_EXERCISE REQUIREMENTS_. For the entries that appear below, write out the exact text and omit the pictures.

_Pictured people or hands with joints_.
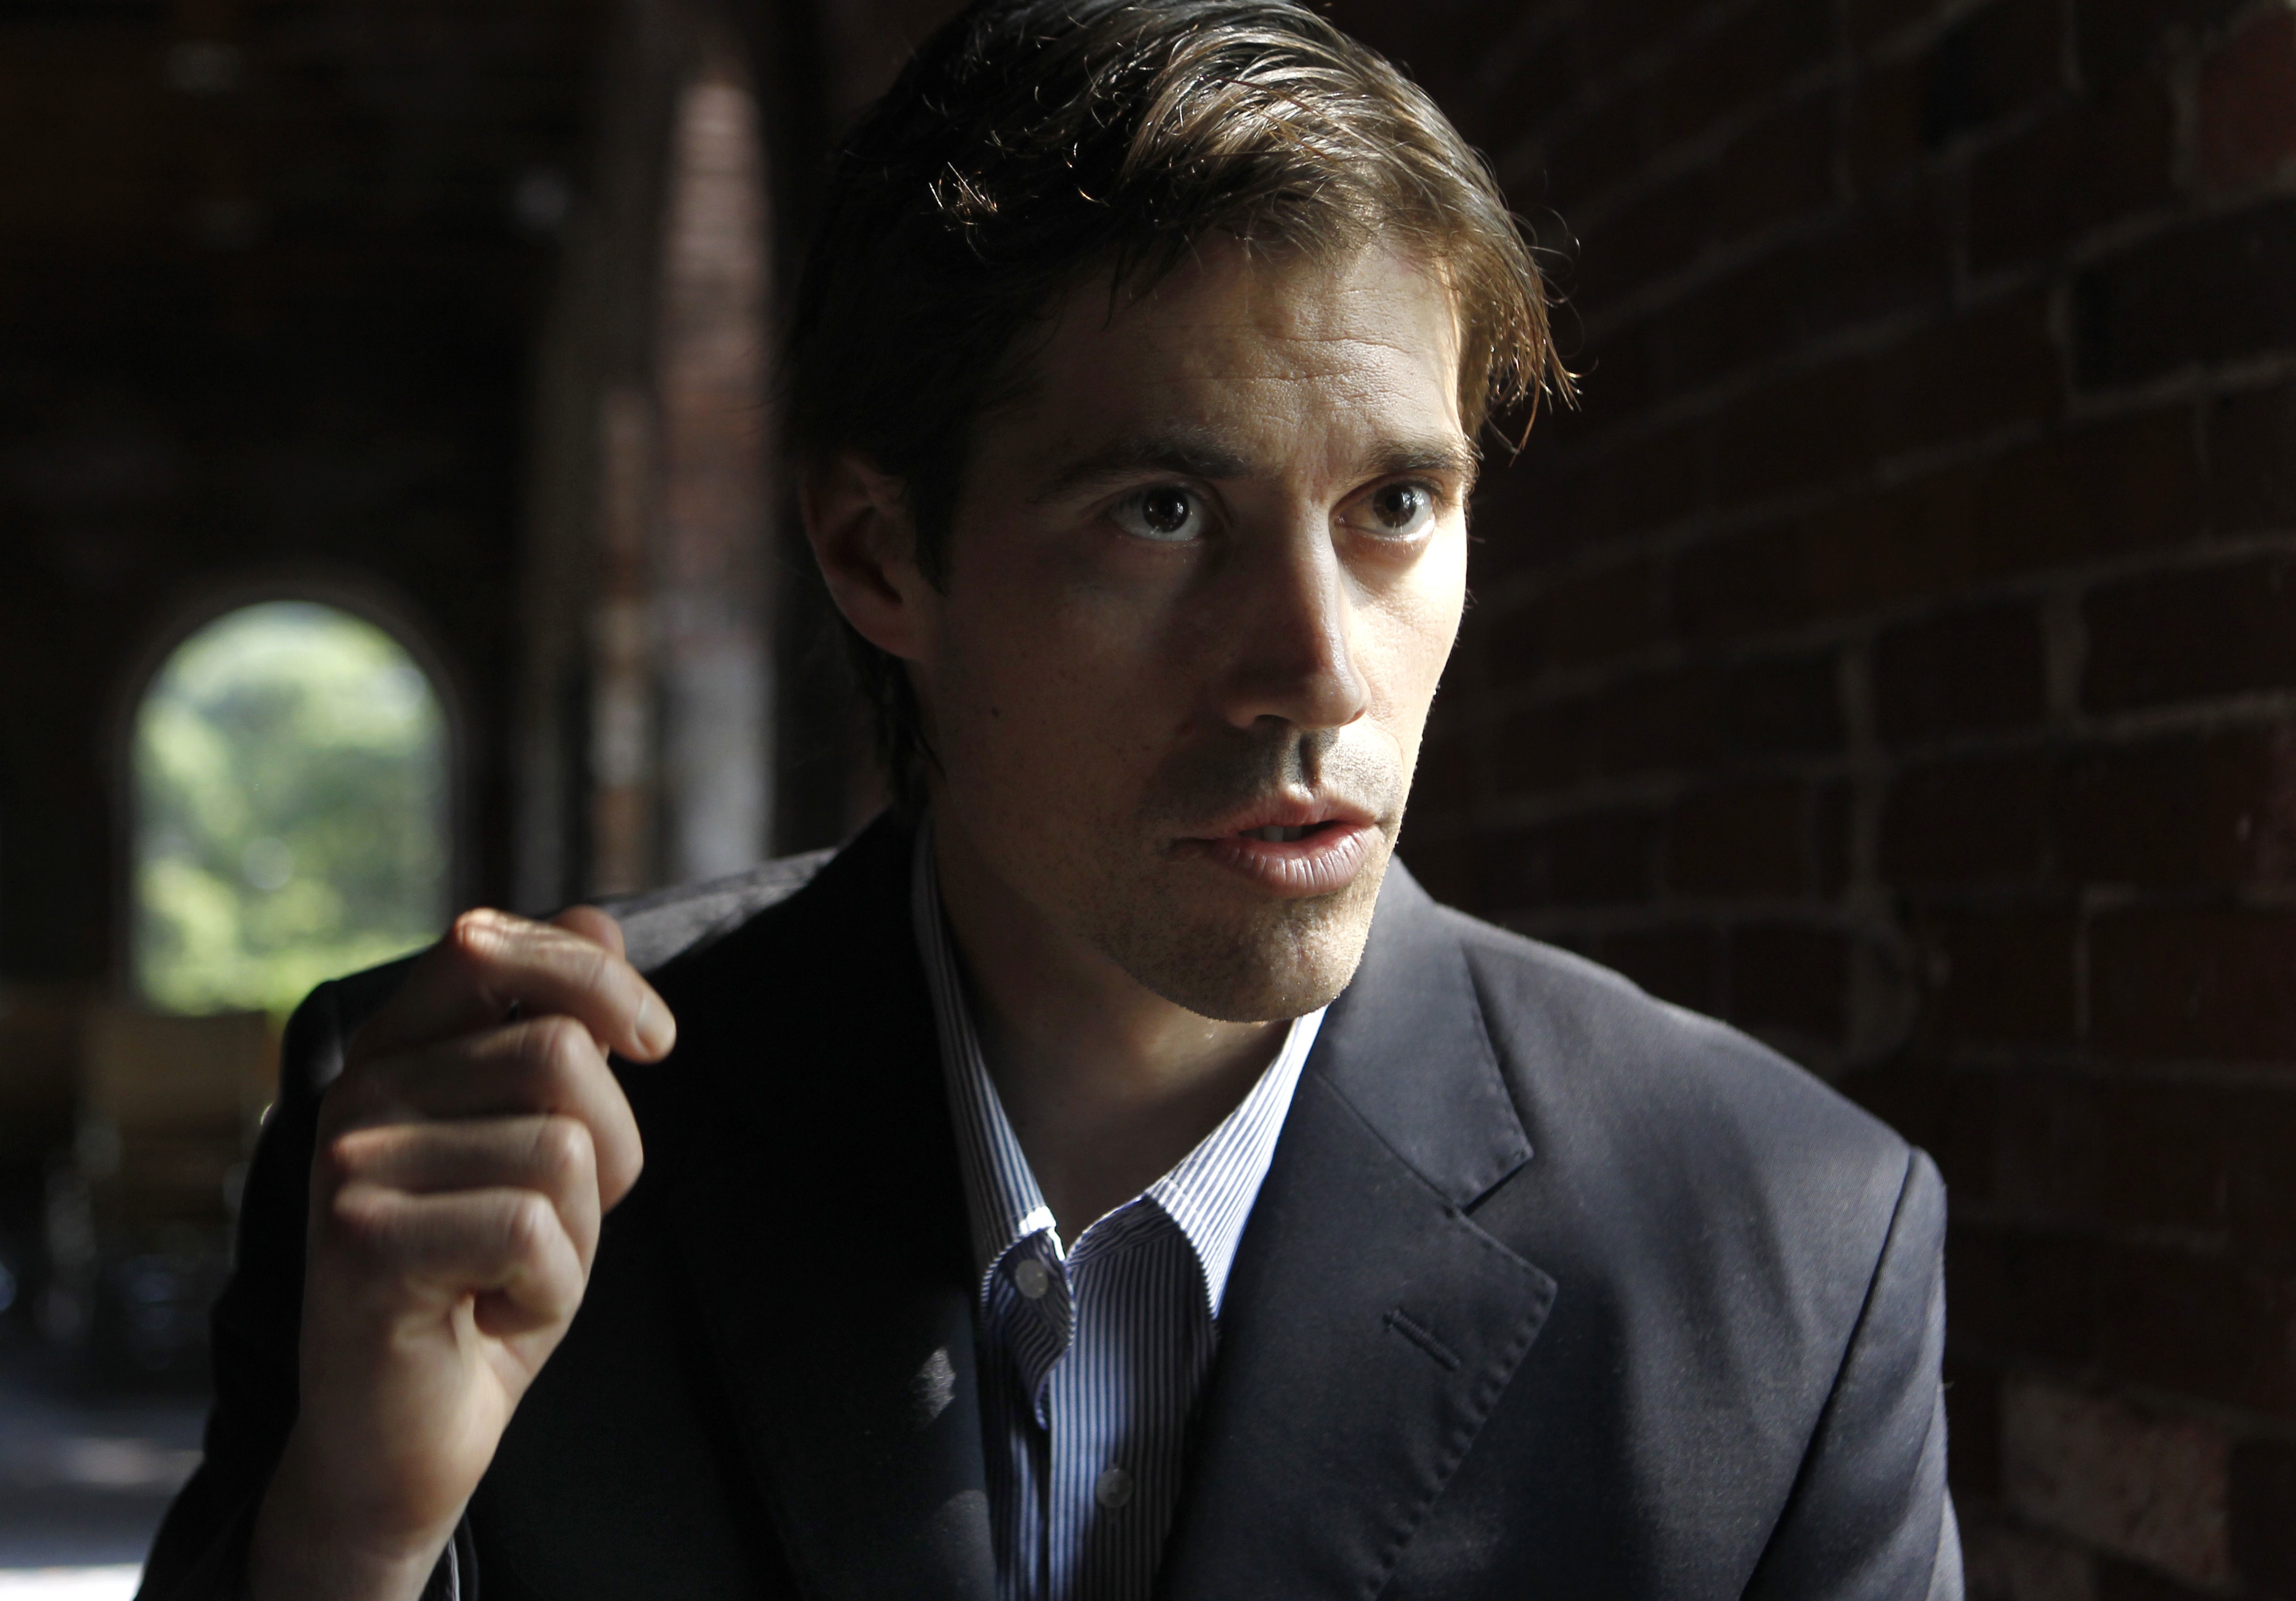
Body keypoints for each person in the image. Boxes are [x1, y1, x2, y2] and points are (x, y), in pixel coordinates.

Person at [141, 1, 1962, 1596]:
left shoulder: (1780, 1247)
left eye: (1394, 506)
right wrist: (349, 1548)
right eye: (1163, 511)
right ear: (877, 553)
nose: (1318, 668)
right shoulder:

_WRITTEN ANSWER_.
Body keypoints for each person in the image. Boxes are [x1, y1, x2, y2] and points are (x, y), in pixel coordinates.

Person at [141, 1, 1962, 1596]:
left shoulder: (1780, 1247)
left eye: (1394, 506)
right wrist: (349, 1548)
right eye: (1163, 511)
right ear: (877, 553)
nose: (1318, 668)
right shoulder:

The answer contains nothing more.